Uncertainty Principle

By Crispin Sartwell

Back in 1972, the Youth International Party (aka Yippies) nominated Nobody for president. When more people failed to vote than voted for either George McGovern or Richard Nixon, the Yippies declared that Nobody had won, so that the office of president was vacant.

Ah, idealism. Unfortunately, according to the Constitution, the candidate with the most electoral college votes wins, even if no one votes in the popular election. Instead of a happy anarchy under the benevolent gaze of Chairman Abbie Hoffman we endured (as perhaps you will recall) the dimestore satans of Nixon's inner circle.

But in 2000, Nobody really did win. The Miami Herald, after recounting 64,248 Florida undervotes under the system advocated by Al Gore (counting every dimpled or pricked ballot) tripled Bush's margin to 1,665. "The decision made by the American people now is numerically confirmed," said former Montana governor Mark Racicot, speaking for the Republicans.

On the other hand, if only clean punches were accepted, Gore would have won by three votes. Bob Poe, chairman of the Florida Democratic Party, maintained that "My feeling is still that more people went to the polls to vote for Al Gore than went to vote for George W. Bush."

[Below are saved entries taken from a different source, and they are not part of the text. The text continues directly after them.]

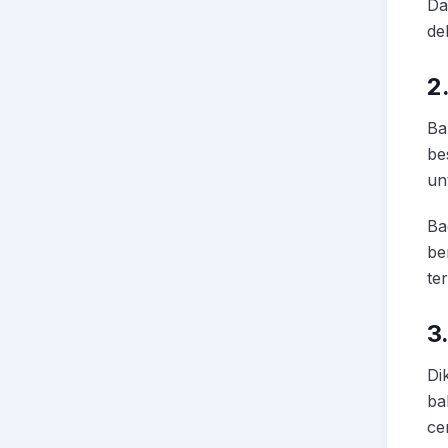
Da
de
2
Ba
be
un
Ba
be
te
3
Di
ba
ce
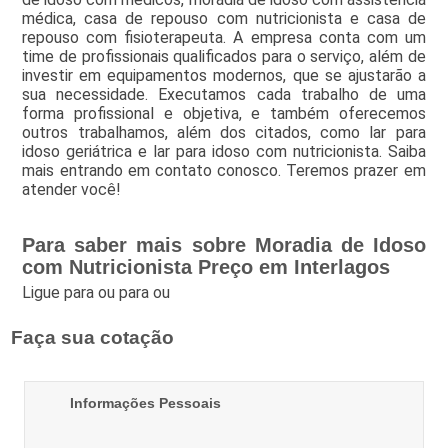
médica, casa de repouso com nutricionista e casa de
repouso com fisioterapeuta. A empresa conta com um
time de profissionais qualificados para o serviço, além de
investir em equipamentos modernos, que se ajustarão a
sua necessidade. Executamos cada trabalho de uma
forma profissional e objetiva, e também oferecemos
outros trabalhamos, além dos citados, como lar para
idoso geriátrica e lar para idoso com nutricionista. Saiba
mais entrando em contato conosco. Teremos prazer em
atender você!
Para saber mais sobre Moradia de Idoso
com Nutricionista Preço em Interlagos
Ligue para
ou para
ou
Faça sua cotação
Informações Pessoais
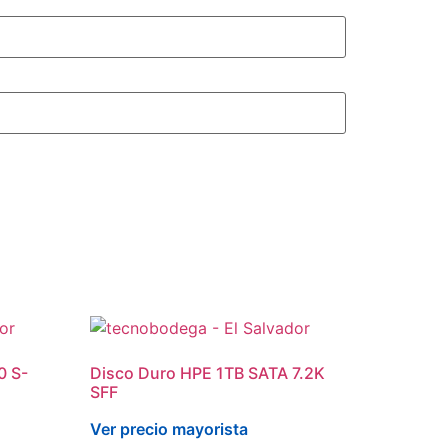
0 S-
Disco Duro HPE 1TB SATA 7.2K
SFF
Ver precio mayorista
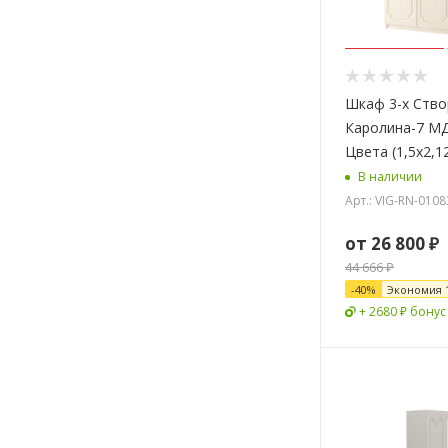
Шкаф 3-х Ств
Каролина-7 М
Цвета (1,5х2,1
В наличии
Арт.: VIG-RN-0108
от
26 800 ₽
44 666 ₽
-
40
%
Экономия
+ 2680 ₽ бонус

Meanwhile, the Herald, Knight-Ridder, several Florida newspapers, and the USA Today are in the process of recounting 110,000 overvotes - which machines indicated had more than one candidate punched - and a University of Chicago group is recounting the state as a whole.

Each of these counts may lead to squabbling, but the squabbling will be dull because (a) Bush occupies the White House, and (b) none of the counts can be a decisive demonstration that one candidate got more votes than the other.

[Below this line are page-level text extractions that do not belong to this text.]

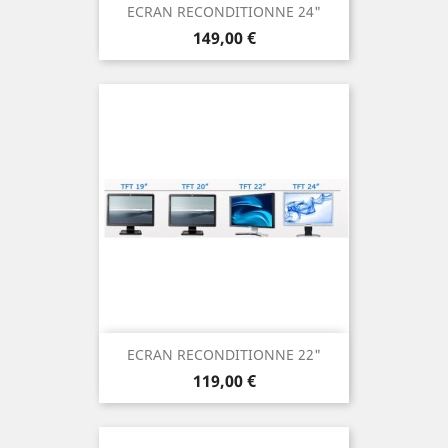
ECRAN RECONDITIONNE 24"
Prix
149,00 €
ECRAN RECONDITIONNE 22"
Prix
119,00 €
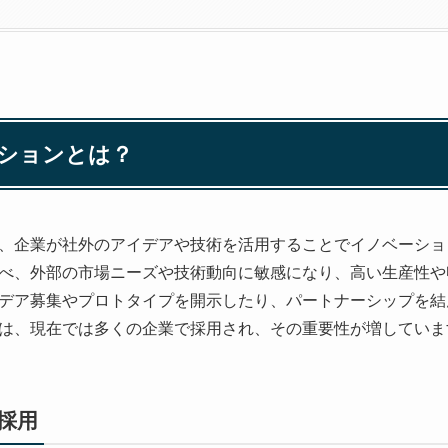
ーションとは？
、企業が社外のアイデアや技術を活用することでイノベーショ
べ、外部の市場ニーズや技術動向に敏感になり、高い生産性や
デア募集やプロトタイプを開示したり、パートナーシップを結
は、現在では多くの企業で採用され、その重要性が増していま
採用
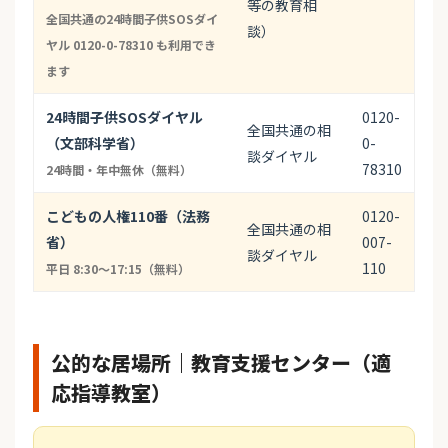
等の教育相
全国共通の24時間子供SOSダイ
談）
ヤル 0120-0-78310 も利用でき
ます
24時間子供SOSダイヤル
0120-
全国共通の相
（文部科学省）
0-
談ダイヤル
78310
24時間・年中無休（無料）
こどもの人権110番（法務
0120-
全国共通の相
省）
007-
談ダイヤル
110
平日 8:30〜17:15（無料）
公的な居場所｜教育支援センター（適
応指導教室）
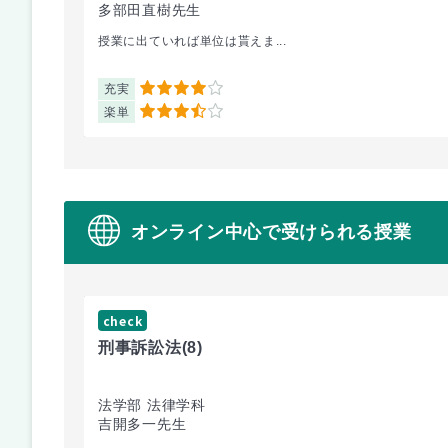
多部田直樹先生
授業に出ていれば単位は貰えま...
充実
4
楽単
3.5
オンライン中心で受けられる授業
check
刑事訴訟法
(8)
法学部 法律学科
吉開多一先生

There is no codified agreement about constitutes a valid ballot, and there is no way to go back and reconstruct the intentions of each voter, whatever Poe's "feeling" may be. So we have to live with the uncertainty, which I guess turns out not to be as hard as we thought. Plus it seemed like Bush was pleased to win, and Gore was relieved to lose.

The odd idea that Poe wants the election decided on his intuition about what hundreds of thousands of people intended is matched in absurdity by the Republicans' repeated declaration, based on a few hundred ambiguous ballots that "the people have spoken."

In fact, of the several myths of democracy punctured like clean ballots in the 2000 election, the idea that "the people" have a voice, or a will, is the first casualty. Individual people have wills and voices - though even these can be ambivalent and ambiguous. "The people" have the will and the voice of all these people at once: in other words, an incomprehensible cacaphony.

Occasionally you can get an order out of this cacaphony, but then you need to lead or inspire actual individual people, and neither George W. Bush nor Al Gore is capable of doing that.

For that reason among others, it is not all that important who is president. The more significant lesson of the Florida counts is that even in the land of gleaming skyscrapers, pristine lawns, and machine counts, we have to live with irremediable uncertainty.

We can't know: who won the election, whether we'll live to see tomorrow, whether God exists or loves us, whether our kids will turn out okay, whether human cloning is a good idea, whether we're dreaming right now, whether there are any scientific principles that are more than mere approximations, whether we need a twelve-step program, whether Rothko was a better painter than Delacroix, whether the Heisenberg uncertainty principle is true, whether we can ever be certain of anything.

Compared to all that, the uncertainty in Florida is trivial.